At the district court level, a judge held that isolated DNA molecules fall into a “products of nature” category, which is not patent-eligible subject matter. However, on appeal, a three-judge panel of the Federal Circuit reversed the district court on this point in a 2-1 decision. The two-judge majority of the Federal Circuit focused on the isolated DNA’s chemical structure to distinguish isolated DNA from naturally occurring DNA. The majority noted that naturally occurring DNA molecules consist of tens of millions of nucleotides while the isolated DNA at issue consists of approximately only 80,000 nucleotides.
Additionally, the isolated portion has a very distinct chemical structure because the process of isolating specific portions of naturally occurring DNA requires the breaking of certain chemical bonds. Moreover, the majority emphasized the newfound utility of isolated DNA fragments (e.g., primers for diagnostic tests) which naturally occurring DNA lacks. The majority concluded that isolated DNA is not a “product of nature” and is thus patent-eligible.

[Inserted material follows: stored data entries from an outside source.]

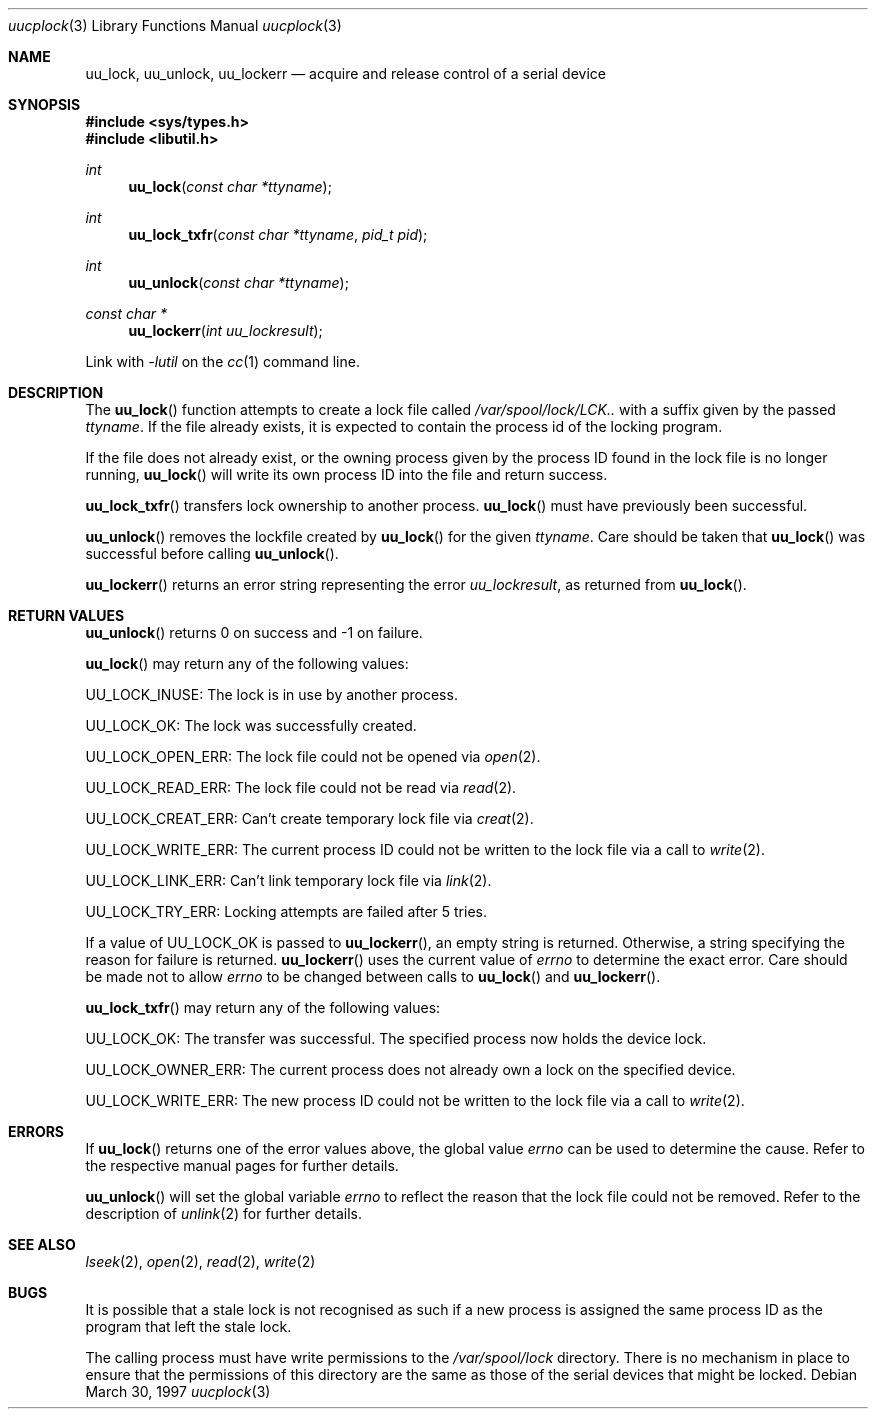 .\" 
.\" All rights reserved.
.\" 
.\" Redistribution and use in source and binary forms, with or without
.\" modification, are permitted provided that the following conditions
.\" are met:
.\" 1. Redistributions of source code must retain the above copyright
.\"    notice, this list of conditions and the following disclaimer.
.\" 2. Redistributions in binary form must reproduce the above copyright
.\"    notice, this list of conditions and the following disclaimer in the
.\"    documentation and/or other materials provided with the distribution.
.\"
.\" THIS SOFTWARE IS PROVIDED BY THE DEVELOPERS ``AS IS'' AND ANY EXPRESS OR
.\" IMPLIED WARRANTIES, INCLUDING, BUT NOT LIMITED TO, THE IMPLIED WARRANTIES
.\" OF MERCHANTABILITY AND FITNESS FOR A PARTICULAR PURPOSE ARE DISCLAIMED.
.\" IN NO EVENT SHALL THE DEVELOPERS BE LIABLE FOR ANY DIRECT, INDIRECT,
.\" INCIDENTAL, SPECIAL, EXEMPLARY, OR CONSEQUENTIAL DAMAGES (INCLUDING, BUT
.\" NOT LIMITED TO, PROCUREMENT OF SUBSTITUTE GOODS OR SERVICES; LOSS OF USE,
.\" DATA, OR PROFITS; OR BUSINESS INTERRUPTION) HOWEVER CAUSED AND ON ANY
.\" THEORY OF LIABILITY, WHETHER IN CONTRACT, STRICT LIABILITY, OR TORT
.\" (INCLUDING NEGLIGENCE OR OTHERWISE) ARISING IN ANY WAY OUT OF THE USE OF
.\" THIS SOFTWARE, EVEN IF ADVISED OF THE POSSIBILITY OF SUCH DAMAGE.
.\" 
.\" $Id: uucplock.3,v 1.4 1999/07/07 10:50:06 aaron Exp $
.\" "
.Dd March 30, 1997
.Dt uucplock 3
.Os
.Sh NAME
.Nm uu_lock , 
.Nm uu_unlock ,
.Nm uu_lockerr
.Nd acquire and release control of a serial device
.Sh SYNOPSIS
.Fd #include <sys/types.h>
.Fd #include <libutil.h>
.Ft int
.Fn uu_lock "const char *ttyname"
.Ft int
.Fn uu_lock_txfr "const char *ttyname" "pid_t pid"
.Ft int
.Fn uu_unlock "const char *ttyname"
.Ft const char *
.Fn uu_lockerr "int uu_lockresult"
.Pp
Link with
.Va -lutil
on the
.Xr cc 1
command line.
.Sh DESCRIPTION
The
.Fn uu_lock
function attempts to create a lock file called
.Pa /var/spool/lock/LCK..
with a suffix given by the passed
.Fa ttyname .
If the file already exists, it is expected to contain the process
id of the locking program.
.Pp
If the file does not already exist, or the owning process given by
the process ID found in the lock file is no longer running,
.Fn uu_lock
will write its own process ID into the file and return success.
.Pp
.Fn uu_lock_txfr
transfers lock ownership to another process.
.Fn uu_lock
must have previously been successful.
.Pp
.Fn uu_unlock
removes the lockfile created by
.Fn uu_lock
for the given
.Fa ttyname .
Care should be taken that
.Fn uu_lock
was successful before calling
.Fn uu_unlock .
.Pp
.Fn uu_lockerr
returns an error string representing the error
.Fa uu_lockresult ,
as returned from
.Fn uu_lock .
.Sh RETURN VALUES
.Fn uu_unlock
returns 0 on success and \-1 on failure.
.Pp
.Fn uu_lock
may return any of the following values:
.Pp
.Dv UU_LOCK_INUSE:
The lock is in use by another process.
.Pp
.Dv UU_LOCK_OK:
The lock was successfully created.
.Pp
.Dv UU_LOCK_OPEN_ERR:
The lock file could not be opened via
.Xr open 2 .
.Pp
.Dv UU_LOCK_READ_ERR:
The lock file could not be read via
.Xr read 2 .
.Pp
.Dv UU_LOCK_CREAT_ERR:
Can't create temporary lock file via
.Xr creat 2 .
.Pp
.Dv UU_LOCK_WRITE_ERR:
The current process ID could not be written to the lock file via a call to
.Xr write 2 .
.Pp
.Dv UU_LOCK_LINK_ERR:
Can't link temporary lock file via
.Xr link 2 .
.Pp
.Dv UU_LOCK_TRY_ERR:
Locking attempts are failed after 5 tries.
.Pp
If a value of
.Dv UU_LOCK_OK
is passed to
.Fn uu_lockerr ,
an empty string is returned.
Otherwise, a string specifying
the reason for failure is returned.
.Fn uu_lockerr
uses the current value of
.Va errno
to determine the exact error.  Care should be made not to allow
.Va errno
to be changed between calls to
.Fn uu_lock
and
.Fn uu_lockerr .
.Pp
.Fn uu_lock_txfr
may return any of the following values:
.Pp
.Dv UU_LOCK_OK:
The transfer was successful.  The specified process now holds the device
lock.
.Pp
.Dv UU_LOCK_OWNER_ERR:
The current process does not already own a lock on the specified device.
.Pp
.Dv UU_LOCK_WRITE_ERR:
The new process ID could not be written to the lock file via a call to
.Xr write 2 .
.Sh ERRORS
If
.Fn uu_lock
returns one of the error values above, the global value
.Va errno
can be used to determine the cause.  Refer to the respective manual pages
for further details.
.Pp
.Fn uu_unlock
will set the global variable
.Va errno
to reflect the reason that the lock file could not be removed.
Refer to the description of
.Xr unlink 2
for further details.
.Sh SEE ALSO
.Xr lseek 2 ,
.Xr open 2 ,
.Xr read 2 ,
.Xr write 2
.Sh BUGS
It is possible that a stale lock is not recognised as such if a new
process is assigned the same process ID as the program that left
the stale lock.
.Pp
The calling process must have write permissions to the
.Pa /var/spool/lock
directory.  There is no mechanism in place to ensure that the
permissions of this directory are the same as those of the
serial devices that might be locked.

The majority bolstered their position by quoting the Supreme Court’s warnings against reading limitations into the patent law that are not expressed by Congress. The Supreme Court has also warned against creating categorical exceptions to patent-eligible subject matter. The majority also relied on the fact that the Patent Office has been granting patents to isolated DNA for almost 30 years, throughout which Congress has remained silent, allowing the Patent Office to continue issuing patents on isolated DNA.
Along the same vein, the judges sought to protect the expectations of the biotechnology industry by preserving current patent rights (an estimated 2,645 “isolated DNA” patents) and patent incentives for continued research and development.
The dissenting judge of the Federal Circuit held that isolated naturally occurring DNA is patent-ineligible. Rather than focusing on the chemical structure of the isolated DNA, the dissenting judge, holding a view similar to that of the district court judge, recognized that DNA is the “physical embodiment of information” and focused on the way gene sequences contain information for naturally occurring proteins. The dissent argued that the genetic code remains the same whether it is part of the larger DNA strand or isolated therefrom. In other words, the DNA, naturally occurring or isolated, still codes the same information for the same protein and is therefore a product of nature (i.e. patent-ineligible).
Instead of hearing the case, the Supreme Court vacated the Federal Circuit decision and asked the Federal Circuit to reconsider the case in light of the Supreme Court’s recent decision in Mayo v. Prometheus. It is uncertain how the Prometheus decision will alter the Federal Circuit’s decision on isolated DNA. While thePrometheus decision will undoubtedly affect the Federal Circuit’s reconsideration of the method claims inMyriad, the decision might not change the Federal Circuit’s reconsideration of the isolated DNA claims since isolated DNA claims are considered composition claims. Despite the distinction, some members of the patent community worry that the Supreme Court’s underlying rationale and policy in Prometheus could sway the Federal Circuit to change its position.